_Malzemeyi inceleyin_
a: Seçilmiş metindeki numaralı listede adı geçen gök cisimlerini, her birini bir kez yazarak sıralayın.
b: Sümer tabletleri ve Güneş sistemi üzerine olan metni son cümlesinden sonra sürdürün.

_Seçilmiş metin_
▬▬▬▬▬▬

Böylece Güneş sistemimizle ilgili cevaplanamayan aşağıdaki sorular SÜMER tabletleri tarafından cevaplanmış oldu:
1. Triton'un dönüş yönünün gezegenlerinin dönüş yönüne ters dönmesinin nedeni
2. Asteroid kuşağının kökeni
3. Asteroid kuşağında bulunan bol miktarda donmuş olarak bulunan buz'un kökeni
4. Asteroid kuşağını oluşturan kalıntıların dönüş yönünün gezegenlerin dönüş yönünün aksi yönde dönmesinin sebebi
4. Ay'ın (Kingu) kökeni
5. Dünya'nın kökeni
6. Satürn'ün halkalarının kökeni
7. Plüton'un (Gaga) yörüngesindeki anormallikler
8. Pluton'un halkalarının kökeni
9. Uranüs'ün eksenindeki eğiklik
Nibiru'nun diğer ismi neden Marduk?

▬▬▬▬▬▬

_Verilen bilgiler_
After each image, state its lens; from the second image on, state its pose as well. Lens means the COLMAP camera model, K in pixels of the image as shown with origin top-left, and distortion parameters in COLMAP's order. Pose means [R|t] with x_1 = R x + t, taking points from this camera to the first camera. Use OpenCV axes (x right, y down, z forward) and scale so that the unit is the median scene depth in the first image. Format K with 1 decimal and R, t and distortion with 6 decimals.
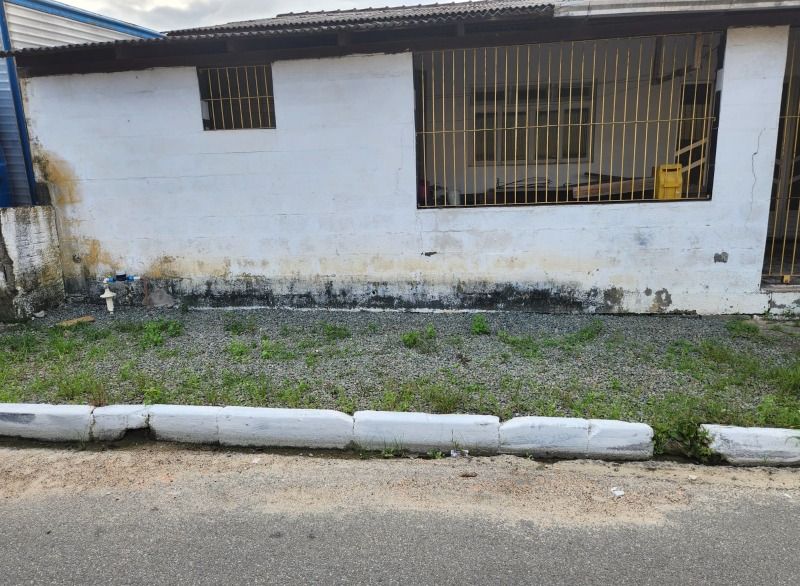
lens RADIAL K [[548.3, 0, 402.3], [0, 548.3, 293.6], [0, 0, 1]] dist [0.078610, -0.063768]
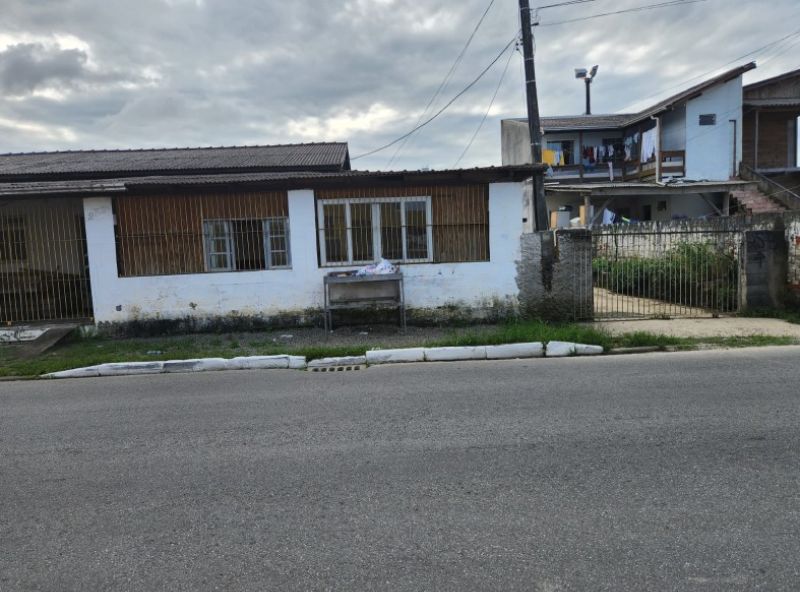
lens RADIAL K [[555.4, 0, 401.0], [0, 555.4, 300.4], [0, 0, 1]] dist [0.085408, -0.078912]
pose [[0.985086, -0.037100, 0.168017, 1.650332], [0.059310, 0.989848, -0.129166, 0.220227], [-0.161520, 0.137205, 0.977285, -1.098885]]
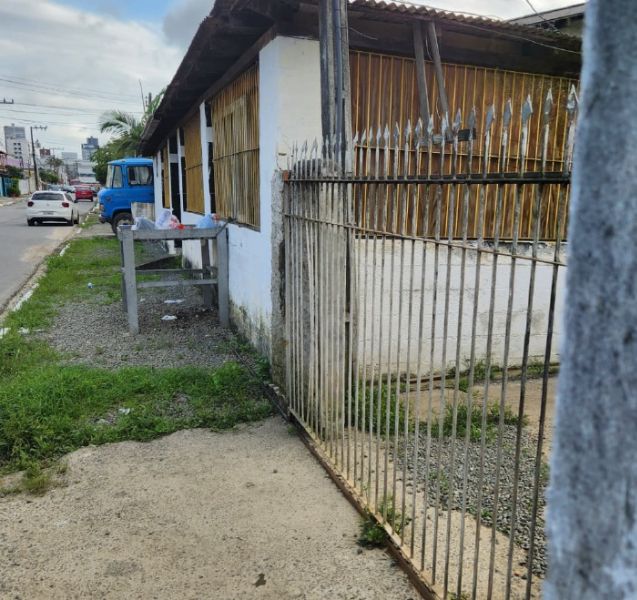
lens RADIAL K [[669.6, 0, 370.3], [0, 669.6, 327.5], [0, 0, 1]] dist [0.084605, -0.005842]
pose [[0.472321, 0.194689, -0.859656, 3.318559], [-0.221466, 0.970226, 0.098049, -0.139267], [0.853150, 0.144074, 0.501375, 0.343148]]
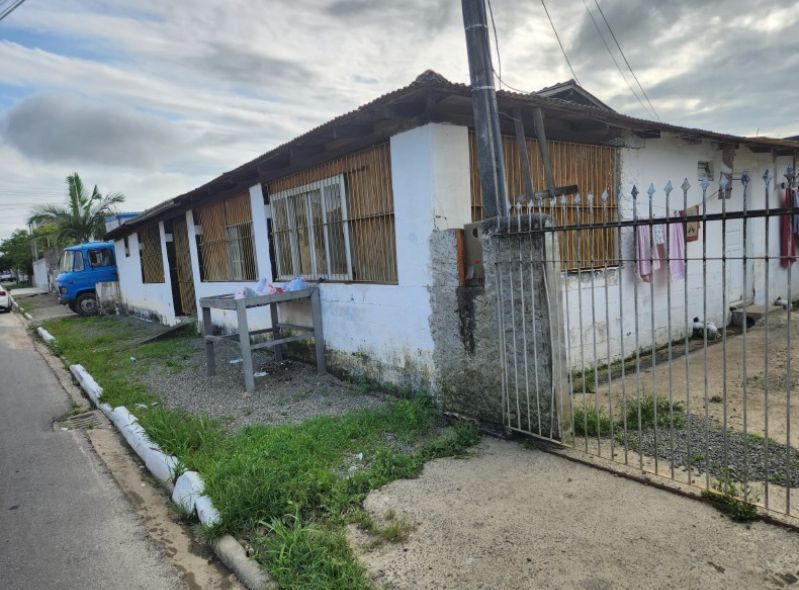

▬▬▬▬▬▬

_Numaralı yanıtlar_
a: Triton, Ay, Dünya, Satürn, Plüton, Uranüs

b:
Sümer dilinde Nibiru, Babil dilinde ise Marduk denmekte. MÖ. 2200 yılında Marduk, zor kullanarak Nibiru'nun kontrolünü Anu'dan devraldı. Şu anda Nibiru'nun hakimi Marduk olduğundan Nibiru'ya yer yer Marduk ismi veriliyor.